Phädra. Oenone.
Phädra.
Gehen wir nicht weiter, ruhn wir hier, Oenone!
Ich halte mich nicht mehr, die Kräfte schwinden,
Mich schmerzt des Tages ungewohnter Glanz,
Und meine Knie zittern unter mir.
Ach!
(Sie setzt sich.)
Oenone.
Große Götter, schaut auf unsre Tränen!
Phädra.
Wie diese schweren Hüllen auf mir lasten,
Der eitle Prunk! Welch ungebetne Hand
Hat diese Zöpfe künstlich mir geflochten,
Mit undankbarer Mühe mir das Haar
Um meine Stirn geordnet? Muss sich alles
Verschwören, mich zu kränken, mich zu quälen?
Oenone.
So ist sie ewig mit sich selbst im Streit!
– Du selbst, o Königin, besinn’ dich doch,
Dein trauriges Beginnen widerrufend,
Hast unsern Fleiß ermuntert, dich zu schmücken.
Du fühltest dir noch Kräfte, dich hervor
Zu wagen und der Sonne Licht zu sehn.
Du siehst es jetzt und hassest seinen Strahl!
Phädra.
Glanzvoller Stifter meines traurigen Geschlechts!
Du, dessen Enkeltochter ich mich rühme!
Der über meine schmähliche Verwirrung
Vielleicht errötet – hoher Sonnengott!
Zum letzten Male seh’ ich deine Strahlen.
Oenone.
Weh mir, noch immer nährst du, Königin,
Den traur’gen Vorsatz und entsagst dem Leben?
Phädra (schwärmerisch).
O säß’ ich draußen in der Wälder Grün! –
Wann wird mein Aug’ auf der bestäubten Bahn
Des raschen Wagens flücht’gen Lauf verfolgen?
Oenone.
Wie, Königin? Was ist das?
Phädra.
Ach, ich bin
Von Sinnen – Was hab’ ich gesagt? – Oenone –
Ich weiß nicht, was ich wünsche, was ich sage;
Ein Gott hat die Besinnung mir geraubt –
Fühl’ her, wie meine Wange glüht, Oenone!
Zu sehr verriet ich meine Schwäche dir,
Und wider Willen stürzen mir die Tränen.
Oenone.
Musst du erröten, über dieses Schweigen
Erröte, diesen strafbar’n Widerstand,
Der nur die Stacheln deiner Schmerzen schärft.
Willst du, von unserm Flehen ungerührt,
Hartnäckig alle Hilfe von dir stoßen,
Und rettungslos dein Leben schwinden sehn?

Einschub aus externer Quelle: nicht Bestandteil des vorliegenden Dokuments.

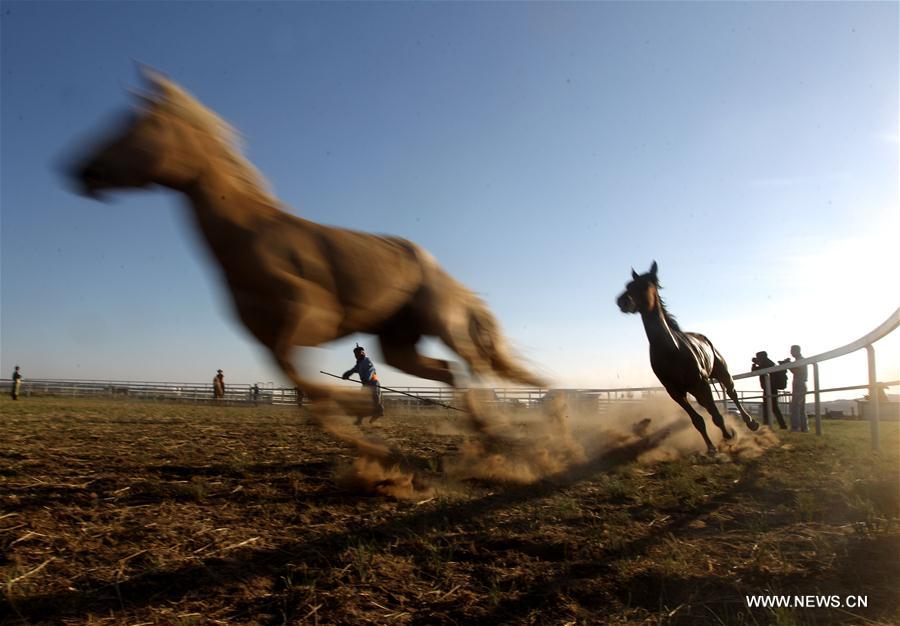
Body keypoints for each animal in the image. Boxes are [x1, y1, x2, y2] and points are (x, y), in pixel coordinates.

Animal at [67, 69, 545, 410]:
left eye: (137, 127)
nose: (80, 170)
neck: (249, 237)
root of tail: (442, 272)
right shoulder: (269, 337)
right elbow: (299, 382)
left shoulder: (312, 316)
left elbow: (305, 381)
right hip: (399, 343)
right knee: (450, 372)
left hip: (442, 322)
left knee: (473, 366)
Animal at [617, 262, 759, 455]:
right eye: (628, 285)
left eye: (644, 285)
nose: (622, 301)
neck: (671, 350)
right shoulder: (675, 392)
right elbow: (697, 420)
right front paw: (711, 447)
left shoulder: (701, 384)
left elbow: (716, 415)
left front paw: (729, 435)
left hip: (721, 373)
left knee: (732, 393)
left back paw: (751, 422)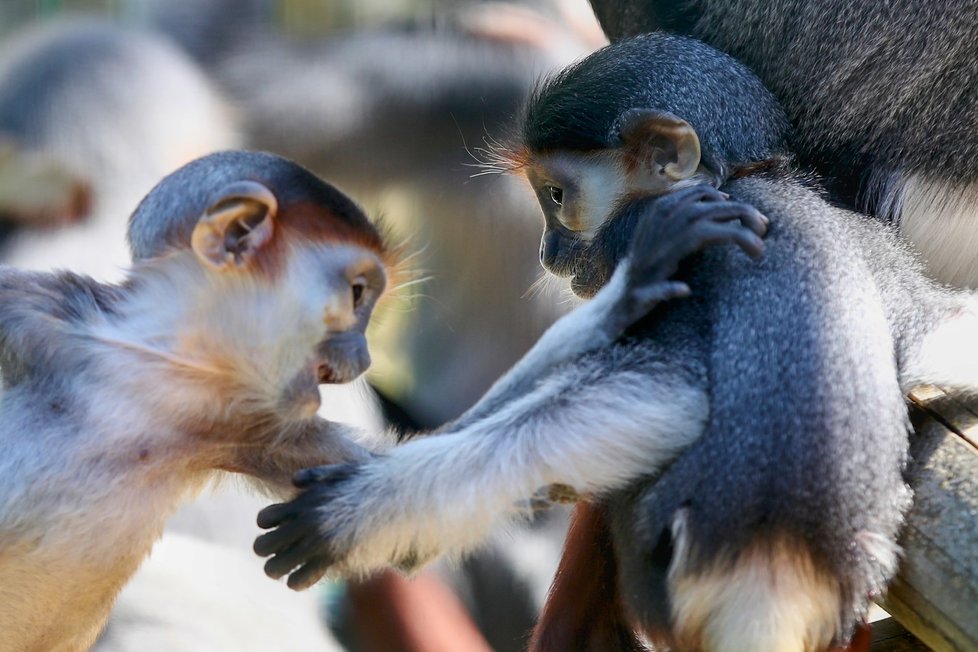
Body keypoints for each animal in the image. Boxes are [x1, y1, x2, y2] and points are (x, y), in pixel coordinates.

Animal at [254, 34, 978, 652]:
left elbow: (662, 386)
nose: (547, 255)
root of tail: (775, 566)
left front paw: (349, 512)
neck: (743, 180)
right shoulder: (877, 249)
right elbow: (936, 339)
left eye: (555, 196)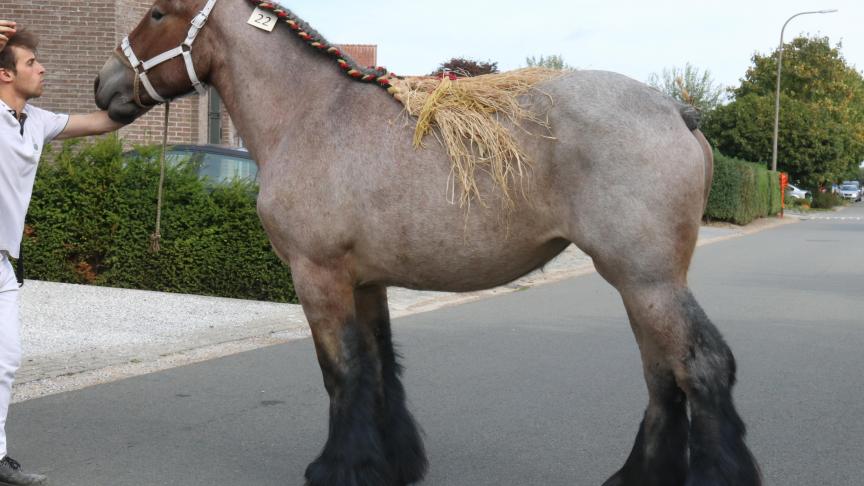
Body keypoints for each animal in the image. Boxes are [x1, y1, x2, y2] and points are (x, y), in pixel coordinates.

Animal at [94, 1, 764, 484]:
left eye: (157, 13)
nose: (104, 86)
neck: (311, 113)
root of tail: (676, 109)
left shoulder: (318, 276)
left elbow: (341, 372)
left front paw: (338, 468)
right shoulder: (366, 281)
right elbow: (378, 367)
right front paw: (389, 463)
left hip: (647, 281)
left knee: (699, 367)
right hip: (641, 285)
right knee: (663, 375)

Was für ein Wahnsinn setzt ihm vor der Zeit
Ein frühes Ziel? Was für ein Zauber, welch
Ein heimlich Gift macht seine Quellen stocken?
Dreimal umzog den Himmel schon die Nacht,
Seitdem kein Schlummer auf dein Auge sank,
Und dreimal wich die Finsternis dem Tag,
Seitdem dein Körper ohne Nahrung schmachtet.
Welch grässlichem Entschlusse gibst du Raum?
Darfst du mit Frevelmut dich selbst zerstören?
Das heißt den Göttern trotzen, ist Verrat
Am Gatten, dem du Treue schwurst, Verrat
An deinen Kindern, den unschuld’gen Seelen,
Die du zu hartem Sklavenjoch verdammst.
Der Tag, der ihre Mutter ihnen raubt,
Bedenk’ es, Königin, er gibt dem Sohn
Der Amazone* seine Hoffnung wieder,
Dem stolzen Feinde deines Blutes, ihm,
Dem Fremdling, diesem Hippolyt –
Phädra.
Ihr Götter!
Oenone.
Ergreift die Wahrheit dieses Vorwurfs dich?
Phädra.
Unglückliche! Wen hast du jetzt genannt?
Oenone.
Mit Recht empört sich dein Gemüt, mich freut’s,
Dass dieser Unglücksname dich entrüstet!
Drum lebe! Lass die Liebe, lass die Pflicht
Es dir gebieten! Lebe! Dulde nicht,
Dass dieser Scythe das verhasste Joch
Auf deine Kinder lege! Der Barbar
Dem schönsten Blute Griechenlands gebiete!
Jetzt aber eile – jeder Augenblick,
Den du versäumst, bringt näher dich dem Tode –
Verschieb’s nicht länger, die erliegende
Natur zu stärken, weil die Lebensflamme
Noch brennt, und noch aufs neu sich lässt entzünden.